:: Data in this exercise
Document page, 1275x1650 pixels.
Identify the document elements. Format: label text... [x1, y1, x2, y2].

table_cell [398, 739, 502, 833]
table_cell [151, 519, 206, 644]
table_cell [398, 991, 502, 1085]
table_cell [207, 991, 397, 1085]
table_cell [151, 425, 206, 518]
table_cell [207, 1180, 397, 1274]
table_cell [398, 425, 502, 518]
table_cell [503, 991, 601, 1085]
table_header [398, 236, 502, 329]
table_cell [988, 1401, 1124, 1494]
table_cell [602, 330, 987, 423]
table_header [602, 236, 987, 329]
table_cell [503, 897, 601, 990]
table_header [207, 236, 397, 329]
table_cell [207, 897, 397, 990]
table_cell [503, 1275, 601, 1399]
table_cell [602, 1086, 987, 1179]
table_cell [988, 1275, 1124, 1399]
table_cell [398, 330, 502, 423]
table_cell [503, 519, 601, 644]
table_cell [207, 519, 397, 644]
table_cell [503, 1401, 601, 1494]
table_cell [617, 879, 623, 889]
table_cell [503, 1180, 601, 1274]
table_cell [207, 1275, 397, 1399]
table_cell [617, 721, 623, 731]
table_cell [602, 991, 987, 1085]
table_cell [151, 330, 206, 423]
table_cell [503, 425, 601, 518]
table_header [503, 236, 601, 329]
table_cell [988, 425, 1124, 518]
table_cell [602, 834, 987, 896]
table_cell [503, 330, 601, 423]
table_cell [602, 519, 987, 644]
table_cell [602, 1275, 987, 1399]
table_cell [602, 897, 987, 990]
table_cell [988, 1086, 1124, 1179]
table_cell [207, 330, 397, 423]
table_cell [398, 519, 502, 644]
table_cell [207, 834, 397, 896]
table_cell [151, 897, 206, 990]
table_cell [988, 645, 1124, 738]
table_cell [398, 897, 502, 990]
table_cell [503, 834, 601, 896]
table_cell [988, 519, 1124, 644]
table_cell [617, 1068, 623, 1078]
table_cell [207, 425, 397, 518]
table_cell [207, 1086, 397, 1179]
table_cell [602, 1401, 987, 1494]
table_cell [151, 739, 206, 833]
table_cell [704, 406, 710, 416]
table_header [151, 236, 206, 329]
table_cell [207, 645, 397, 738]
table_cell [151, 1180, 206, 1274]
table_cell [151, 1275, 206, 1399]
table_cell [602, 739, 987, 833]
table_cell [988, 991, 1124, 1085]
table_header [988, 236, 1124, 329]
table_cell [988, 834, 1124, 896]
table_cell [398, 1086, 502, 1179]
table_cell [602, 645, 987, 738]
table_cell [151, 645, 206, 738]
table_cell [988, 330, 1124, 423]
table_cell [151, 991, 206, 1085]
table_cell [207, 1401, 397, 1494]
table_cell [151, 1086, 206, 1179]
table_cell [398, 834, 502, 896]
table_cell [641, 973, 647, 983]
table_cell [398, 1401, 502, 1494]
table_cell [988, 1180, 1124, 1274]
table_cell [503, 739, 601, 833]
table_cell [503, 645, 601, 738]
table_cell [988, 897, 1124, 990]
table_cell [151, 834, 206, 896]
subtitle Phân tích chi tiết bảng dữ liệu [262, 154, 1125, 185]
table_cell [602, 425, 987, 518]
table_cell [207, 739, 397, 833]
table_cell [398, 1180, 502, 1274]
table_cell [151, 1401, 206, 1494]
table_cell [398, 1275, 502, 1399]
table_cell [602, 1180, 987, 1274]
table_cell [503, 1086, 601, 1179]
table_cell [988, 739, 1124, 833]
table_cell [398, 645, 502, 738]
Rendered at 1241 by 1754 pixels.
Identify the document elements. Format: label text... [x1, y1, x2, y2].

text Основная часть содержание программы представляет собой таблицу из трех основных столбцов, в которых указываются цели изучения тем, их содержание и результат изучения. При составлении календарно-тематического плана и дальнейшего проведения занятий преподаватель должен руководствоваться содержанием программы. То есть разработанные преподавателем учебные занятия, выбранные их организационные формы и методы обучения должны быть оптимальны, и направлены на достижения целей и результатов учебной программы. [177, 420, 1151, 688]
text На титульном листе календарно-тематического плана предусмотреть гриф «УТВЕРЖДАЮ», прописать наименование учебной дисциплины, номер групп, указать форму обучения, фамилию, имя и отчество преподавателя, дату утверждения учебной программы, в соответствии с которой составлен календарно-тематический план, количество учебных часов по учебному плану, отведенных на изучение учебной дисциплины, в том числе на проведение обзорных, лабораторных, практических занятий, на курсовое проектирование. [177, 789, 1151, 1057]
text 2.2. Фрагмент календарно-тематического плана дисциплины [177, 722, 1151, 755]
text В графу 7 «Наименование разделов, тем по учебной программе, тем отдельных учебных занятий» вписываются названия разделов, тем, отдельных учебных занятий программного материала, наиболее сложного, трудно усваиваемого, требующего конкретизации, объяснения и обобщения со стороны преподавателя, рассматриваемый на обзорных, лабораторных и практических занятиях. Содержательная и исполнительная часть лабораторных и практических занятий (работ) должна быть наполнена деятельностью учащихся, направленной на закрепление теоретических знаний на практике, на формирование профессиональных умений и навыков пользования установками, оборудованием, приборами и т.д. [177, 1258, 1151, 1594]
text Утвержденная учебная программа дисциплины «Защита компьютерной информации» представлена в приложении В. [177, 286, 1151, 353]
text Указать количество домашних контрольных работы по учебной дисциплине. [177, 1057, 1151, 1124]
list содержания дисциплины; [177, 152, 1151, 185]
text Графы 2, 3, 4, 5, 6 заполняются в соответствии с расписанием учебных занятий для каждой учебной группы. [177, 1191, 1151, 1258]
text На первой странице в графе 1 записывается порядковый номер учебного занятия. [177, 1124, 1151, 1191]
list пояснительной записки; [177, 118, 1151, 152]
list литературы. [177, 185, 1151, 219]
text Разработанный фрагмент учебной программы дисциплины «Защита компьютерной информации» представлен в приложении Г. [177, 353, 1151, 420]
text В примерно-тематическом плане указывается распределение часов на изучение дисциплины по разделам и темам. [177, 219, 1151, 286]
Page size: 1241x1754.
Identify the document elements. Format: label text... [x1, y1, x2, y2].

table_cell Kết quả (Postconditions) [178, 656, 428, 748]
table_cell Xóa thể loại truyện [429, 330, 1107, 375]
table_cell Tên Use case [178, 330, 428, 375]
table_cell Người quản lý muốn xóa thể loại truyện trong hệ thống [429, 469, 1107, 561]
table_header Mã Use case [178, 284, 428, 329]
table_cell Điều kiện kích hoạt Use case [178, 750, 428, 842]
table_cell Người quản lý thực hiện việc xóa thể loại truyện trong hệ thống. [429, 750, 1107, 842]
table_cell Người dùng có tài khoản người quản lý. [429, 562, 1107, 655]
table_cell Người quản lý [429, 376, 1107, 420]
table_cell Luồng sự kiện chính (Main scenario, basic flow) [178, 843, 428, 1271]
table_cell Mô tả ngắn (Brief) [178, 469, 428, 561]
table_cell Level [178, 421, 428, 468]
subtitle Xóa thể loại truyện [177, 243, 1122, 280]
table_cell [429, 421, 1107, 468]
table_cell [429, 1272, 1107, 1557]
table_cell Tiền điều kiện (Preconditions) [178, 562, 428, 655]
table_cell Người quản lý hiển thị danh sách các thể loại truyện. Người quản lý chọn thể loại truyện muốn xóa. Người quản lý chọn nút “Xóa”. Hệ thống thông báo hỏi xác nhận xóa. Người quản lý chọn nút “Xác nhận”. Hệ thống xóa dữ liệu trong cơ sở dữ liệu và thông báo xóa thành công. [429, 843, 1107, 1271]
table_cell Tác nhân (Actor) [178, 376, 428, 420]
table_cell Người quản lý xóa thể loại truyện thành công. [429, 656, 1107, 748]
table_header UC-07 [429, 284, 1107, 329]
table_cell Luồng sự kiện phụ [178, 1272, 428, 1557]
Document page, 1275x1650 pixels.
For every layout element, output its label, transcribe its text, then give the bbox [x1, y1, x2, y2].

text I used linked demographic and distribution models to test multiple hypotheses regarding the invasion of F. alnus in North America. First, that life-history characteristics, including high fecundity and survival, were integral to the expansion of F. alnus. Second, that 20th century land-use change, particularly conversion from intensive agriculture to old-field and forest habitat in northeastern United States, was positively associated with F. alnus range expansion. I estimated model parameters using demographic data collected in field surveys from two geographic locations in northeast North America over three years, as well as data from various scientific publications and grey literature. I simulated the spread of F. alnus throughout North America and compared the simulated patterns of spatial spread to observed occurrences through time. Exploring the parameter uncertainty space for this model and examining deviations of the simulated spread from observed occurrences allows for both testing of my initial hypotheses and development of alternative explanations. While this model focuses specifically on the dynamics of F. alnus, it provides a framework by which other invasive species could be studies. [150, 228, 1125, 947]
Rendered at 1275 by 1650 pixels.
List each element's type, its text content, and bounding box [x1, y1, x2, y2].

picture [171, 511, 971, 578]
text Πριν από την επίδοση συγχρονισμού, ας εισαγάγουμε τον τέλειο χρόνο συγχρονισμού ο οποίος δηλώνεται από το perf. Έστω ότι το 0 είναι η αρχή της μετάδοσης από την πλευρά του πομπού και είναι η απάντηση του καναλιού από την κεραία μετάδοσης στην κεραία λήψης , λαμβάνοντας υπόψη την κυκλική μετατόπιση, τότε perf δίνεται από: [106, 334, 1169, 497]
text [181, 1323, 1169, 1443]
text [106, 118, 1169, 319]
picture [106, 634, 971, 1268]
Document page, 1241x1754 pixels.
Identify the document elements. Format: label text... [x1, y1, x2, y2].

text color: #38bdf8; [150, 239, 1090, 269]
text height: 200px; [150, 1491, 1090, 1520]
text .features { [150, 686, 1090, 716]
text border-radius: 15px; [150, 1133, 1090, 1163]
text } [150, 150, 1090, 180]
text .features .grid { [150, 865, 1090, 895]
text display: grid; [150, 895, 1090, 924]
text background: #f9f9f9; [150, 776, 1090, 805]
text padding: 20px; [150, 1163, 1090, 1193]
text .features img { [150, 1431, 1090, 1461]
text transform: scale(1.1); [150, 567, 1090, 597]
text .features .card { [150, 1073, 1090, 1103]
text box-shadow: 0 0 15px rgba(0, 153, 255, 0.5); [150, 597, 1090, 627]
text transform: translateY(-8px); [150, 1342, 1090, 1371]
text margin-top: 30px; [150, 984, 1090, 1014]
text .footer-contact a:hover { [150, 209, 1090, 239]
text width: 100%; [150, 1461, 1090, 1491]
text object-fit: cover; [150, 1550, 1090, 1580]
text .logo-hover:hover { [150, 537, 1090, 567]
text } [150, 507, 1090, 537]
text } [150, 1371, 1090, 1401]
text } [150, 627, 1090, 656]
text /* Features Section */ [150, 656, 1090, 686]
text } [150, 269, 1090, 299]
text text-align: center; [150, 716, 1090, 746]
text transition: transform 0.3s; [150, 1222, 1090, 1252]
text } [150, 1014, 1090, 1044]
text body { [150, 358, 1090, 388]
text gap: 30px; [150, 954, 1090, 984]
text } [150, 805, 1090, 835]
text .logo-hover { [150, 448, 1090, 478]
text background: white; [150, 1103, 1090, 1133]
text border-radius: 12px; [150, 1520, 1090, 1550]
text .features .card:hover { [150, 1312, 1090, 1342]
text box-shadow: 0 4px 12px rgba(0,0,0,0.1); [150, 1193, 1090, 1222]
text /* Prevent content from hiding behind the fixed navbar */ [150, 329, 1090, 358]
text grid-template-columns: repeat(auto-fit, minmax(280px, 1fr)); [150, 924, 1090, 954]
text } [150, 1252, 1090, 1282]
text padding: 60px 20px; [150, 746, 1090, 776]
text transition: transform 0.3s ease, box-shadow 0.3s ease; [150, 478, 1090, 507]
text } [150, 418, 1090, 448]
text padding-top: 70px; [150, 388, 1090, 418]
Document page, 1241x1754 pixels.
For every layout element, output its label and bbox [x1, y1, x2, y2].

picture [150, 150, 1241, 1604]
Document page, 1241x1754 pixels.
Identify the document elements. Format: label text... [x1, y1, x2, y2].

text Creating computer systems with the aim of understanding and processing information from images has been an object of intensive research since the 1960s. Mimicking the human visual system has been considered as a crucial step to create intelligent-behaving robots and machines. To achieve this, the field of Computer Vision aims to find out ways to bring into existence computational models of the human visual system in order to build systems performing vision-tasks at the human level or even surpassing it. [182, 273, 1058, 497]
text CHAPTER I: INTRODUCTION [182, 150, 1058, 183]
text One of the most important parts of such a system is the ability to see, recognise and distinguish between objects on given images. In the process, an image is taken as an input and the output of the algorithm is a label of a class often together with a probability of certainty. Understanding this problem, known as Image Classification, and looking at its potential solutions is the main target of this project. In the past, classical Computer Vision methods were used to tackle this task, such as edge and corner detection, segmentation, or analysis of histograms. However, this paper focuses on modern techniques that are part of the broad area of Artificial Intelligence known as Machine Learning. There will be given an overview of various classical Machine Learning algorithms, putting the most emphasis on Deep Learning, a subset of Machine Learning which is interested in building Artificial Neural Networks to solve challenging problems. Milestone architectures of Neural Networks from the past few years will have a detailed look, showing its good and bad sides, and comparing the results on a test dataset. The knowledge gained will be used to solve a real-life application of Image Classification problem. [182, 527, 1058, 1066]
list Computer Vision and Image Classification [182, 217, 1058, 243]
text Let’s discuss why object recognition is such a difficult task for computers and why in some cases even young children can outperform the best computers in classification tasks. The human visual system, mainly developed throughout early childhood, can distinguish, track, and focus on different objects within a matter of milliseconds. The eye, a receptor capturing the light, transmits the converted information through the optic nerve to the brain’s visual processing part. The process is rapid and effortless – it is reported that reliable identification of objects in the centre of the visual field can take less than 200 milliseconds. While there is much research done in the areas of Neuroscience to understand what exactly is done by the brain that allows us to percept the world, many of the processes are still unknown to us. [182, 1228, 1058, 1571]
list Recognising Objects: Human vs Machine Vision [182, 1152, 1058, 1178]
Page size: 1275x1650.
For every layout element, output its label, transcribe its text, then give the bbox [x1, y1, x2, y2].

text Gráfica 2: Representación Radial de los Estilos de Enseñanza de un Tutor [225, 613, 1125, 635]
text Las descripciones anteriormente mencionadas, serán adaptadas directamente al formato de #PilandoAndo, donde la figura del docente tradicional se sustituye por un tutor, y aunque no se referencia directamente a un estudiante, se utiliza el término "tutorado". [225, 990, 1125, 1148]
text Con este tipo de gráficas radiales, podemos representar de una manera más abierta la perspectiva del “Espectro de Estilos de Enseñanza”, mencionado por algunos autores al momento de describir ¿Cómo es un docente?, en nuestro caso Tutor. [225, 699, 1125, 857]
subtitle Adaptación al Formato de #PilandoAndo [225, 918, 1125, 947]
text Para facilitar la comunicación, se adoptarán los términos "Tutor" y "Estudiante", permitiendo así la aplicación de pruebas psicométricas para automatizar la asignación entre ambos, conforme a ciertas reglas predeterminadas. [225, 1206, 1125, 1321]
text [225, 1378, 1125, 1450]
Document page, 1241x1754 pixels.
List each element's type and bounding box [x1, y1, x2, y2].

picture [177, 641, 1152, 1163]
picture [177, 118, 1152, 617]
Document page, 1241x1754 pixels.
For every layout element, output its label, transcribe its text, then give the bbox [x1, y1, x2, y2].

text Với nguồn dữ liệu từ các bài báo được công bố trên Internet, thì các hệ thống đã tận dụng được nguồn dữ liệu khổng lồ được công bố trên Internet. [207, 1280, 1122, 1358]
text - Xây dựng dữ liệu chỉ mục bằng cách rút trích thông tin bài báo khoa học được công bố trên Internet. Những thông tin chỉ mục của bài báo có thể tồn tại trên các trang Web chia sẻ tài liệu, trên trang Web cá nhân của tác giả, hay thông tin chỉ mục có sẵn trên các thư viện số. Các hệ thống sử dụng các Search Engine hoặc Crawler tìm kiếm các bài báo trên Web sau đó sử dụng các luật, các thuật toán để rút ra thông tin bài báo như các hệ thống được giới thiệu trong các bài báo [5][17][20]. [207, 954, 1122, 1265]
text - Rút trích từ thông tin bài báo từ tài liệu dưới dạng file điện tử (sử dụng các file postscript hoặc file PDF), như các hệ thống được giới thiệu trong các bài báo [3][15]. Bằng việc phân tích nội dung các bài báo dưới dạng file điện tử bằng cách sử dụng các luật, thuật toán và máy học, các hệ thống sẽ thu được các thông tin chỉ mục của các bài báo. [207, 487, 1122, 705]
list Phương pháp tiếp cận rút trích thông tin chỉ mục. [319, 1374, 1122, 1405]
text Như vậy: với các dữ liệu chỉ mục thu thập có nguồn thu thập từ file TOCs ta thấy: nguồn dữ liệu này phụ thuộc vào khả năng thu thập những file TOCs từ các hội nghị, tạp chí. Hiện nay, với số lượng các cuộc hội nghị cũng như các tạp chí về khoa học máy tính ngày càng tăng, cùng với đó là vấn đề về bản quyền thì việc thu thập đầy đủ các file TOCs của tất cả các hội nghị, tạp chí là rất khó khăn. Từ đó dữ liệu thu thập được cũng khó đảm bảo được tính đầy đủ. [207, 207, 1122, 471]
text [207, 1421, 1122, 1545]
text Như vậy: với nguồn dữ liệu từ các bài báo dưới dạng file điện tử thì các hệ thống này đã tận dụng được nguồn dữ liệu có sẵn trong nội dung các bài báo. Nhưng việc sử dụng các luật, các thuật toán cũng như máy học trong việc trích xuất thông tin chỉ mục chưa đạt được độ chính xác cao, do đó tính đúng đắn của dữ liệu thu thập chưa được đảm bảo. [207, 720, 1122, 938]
::::
To-do item:
Both the first line of the data above and the line with "table_cell [602, 991, 987, 1085]" must be included; please return exactly those lines and the ones between them.

Solved problem:
Document page, 1275x1650 pixels.
Identify the document elements. Format: label text... [x1, y1, x2, y2].

table_cell [398, 739, 502, 833]
table_cell [151, 519, 206, 644]
table_cell [398, 991, 502, 1085]
table_cell [207, 991, 397, 1085]
table_cell [151, 425, 206, 518]
table_cell [207, 1180, 397, 1274]
table_cell [398, 425, 502, 518]
table_cell [503, 991, 601, 1085]
table_header [398, 236, 502, 329]
table_cell [988, 1401, 1124, 1494]
table_cell [602, 330, 987, 423]
table_header [602, 236, 987, 329]
table_cell [503, 897, 601, 990]
table_header [207, 236, 397, 329]
table_cell [207, 897, 397, 990]
table_cell [503, 1275, 601, 1399]
table_cell [602, 1086, 987, 1179]
table_cell [988, 1275, 1124, 1399]
table_cell [398, 330, 502, 423]
table_cell [503, 519, 601, 644]
table_cell [207, 519, 397, 644]
table_cell [503, 1401, 601, 1494]
table_cell [617, 879, 623, 889]
table_cell [503, 1180, 601, 1274]
table_cell [207, 1275, 397, 1399]
table_cell [617, 721, 623, 731]
table_cell [602, 991, 987, 1085]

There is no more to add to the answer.